Come parlarne meglio: se fate scelte “naturali”, elencatele. Niente incenso, niente dogmi. Spiegate i processi, non i dogmi.
“Senza solfiti aggiunti” (ma poi leggiamo “contiene solfiti”)
Altro tormentone. Il punto chiave: in UE si scrive “contiene solfiti” quando il totale supera i 10 mg/L; è un obbligo pensato per chi può avere intolleranze. Anche senza aggiungerli, un vino può contenere solfiti prodotti naturalmente dalla fermentazione e superare quella soglia, perciò l’avvertenza scatta lo stesso. È qui che il messaggio “senza solfiti aggiunti” genera confusione: sembra dire “solfiti zero”, ma non è così. E i limiti legali massimi, per capirci, restano molto più alti (diversi a seconda di stile e residuo zuccherino). Quindi: comunicatelo con precisione oppure evitatelo. Meglio un’analisi in etichetta (on-line, QR) che un claim ambiguo.
Come parlarne meglio: “Nessun solfito aggiunto; solfiti totali 14 mg/L (misura di laboratorio X, data Y).” Fine degli equivoci.

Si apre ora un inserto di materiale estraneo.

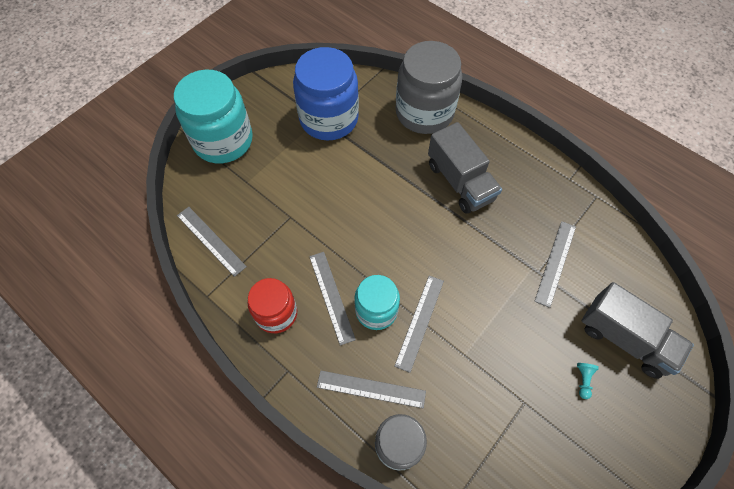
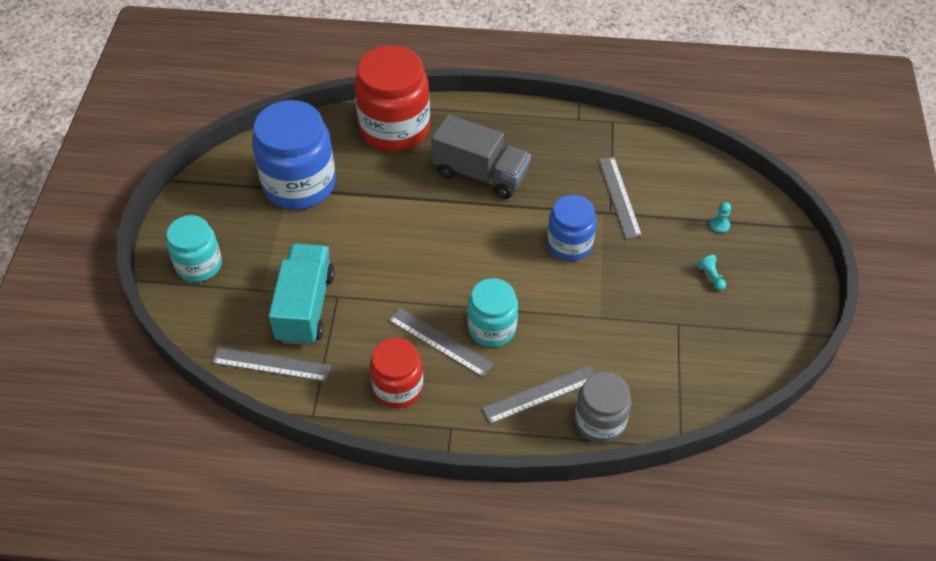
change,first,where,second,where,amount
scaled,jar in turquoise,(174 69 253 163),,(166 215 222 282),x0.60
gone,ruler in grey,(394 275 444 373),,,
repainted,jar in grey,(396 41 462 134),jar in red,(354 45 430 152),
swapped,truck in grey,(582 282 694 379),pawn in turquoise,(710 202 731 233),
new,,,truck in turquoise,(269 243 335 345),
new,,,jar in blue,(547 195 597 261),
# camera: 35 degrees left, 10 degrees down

“Autoctono” (come se bastasse dirlo)
Se “autoctono” fosse sinonimo di qualità, il mondo sarebbe un Eden di etichette impeccabili. Invece è solo una caratteristica (interessante) che va spiegata: dove è rimasto, perché, con quali espressioni sensoriali, come lo coltivate oggi. “Autoctono” usato da solo è un mantello di Superman messo su una sedia. Fa scena, ma non vola.
Come parlarne meglio: “Nerello Mascalese su sabbie vulcaniche, allevato ad alberello; cloni storici, densità alta, rese contenute.” Questa è una storia, non una parola totem.
“Iconico”, “identitario”, “unico”
Tre parole che, usate insieme, compongono la trilogia dell’autoincensazione.
“Iconico” dovrebbe essere detto dagli altri, non da chi vende. “Identitario” è un’altra parola salvagente usata quando si ha paura di dire come si riconosce un vino (uva, suolo, mano). “Unico” è matematicamente falso in un mondo con 7,8 miliardi di persone e milioni di ettari vitati. Non fa male a nessuno, ma fa bene a pochi.
Come parlarne meglio: togliete l’aggettivo e aggiungete un dettaglio: “Solo acciaio, 12 mesi sui lieviti, nessun legno.” È meno glam, più utile.
Chiusura (con pacca sulla spalla)
Non si tratta di fare i maestrini. Io stesso inciampo in questi tic, ogni tanto. È il mercato, è la fretta, è la comodità delle parole elastiche, al silicone. Ma proprio perché il vino è fatica vera, e gioia vera, merita un linguaggio migliore: meno tappeti rossi, più scarponi. Meno “resilienza”, più come vi state adattando. Meno “biodiversità”, più dove, quanta, con che risultati. Meno “il nonno ha iniziato”, più “noi oggi facciamo”.
Se poi ci scappa ancora un “minerale”… vabbè, alziamo gli occhi al cielo e beviamo. Ma almeno promettiamoci di dire di che pietra è fatto.
Brindiamo a parole più precise—che fanno venire voglia di stappare. Senza sciabola, grazie.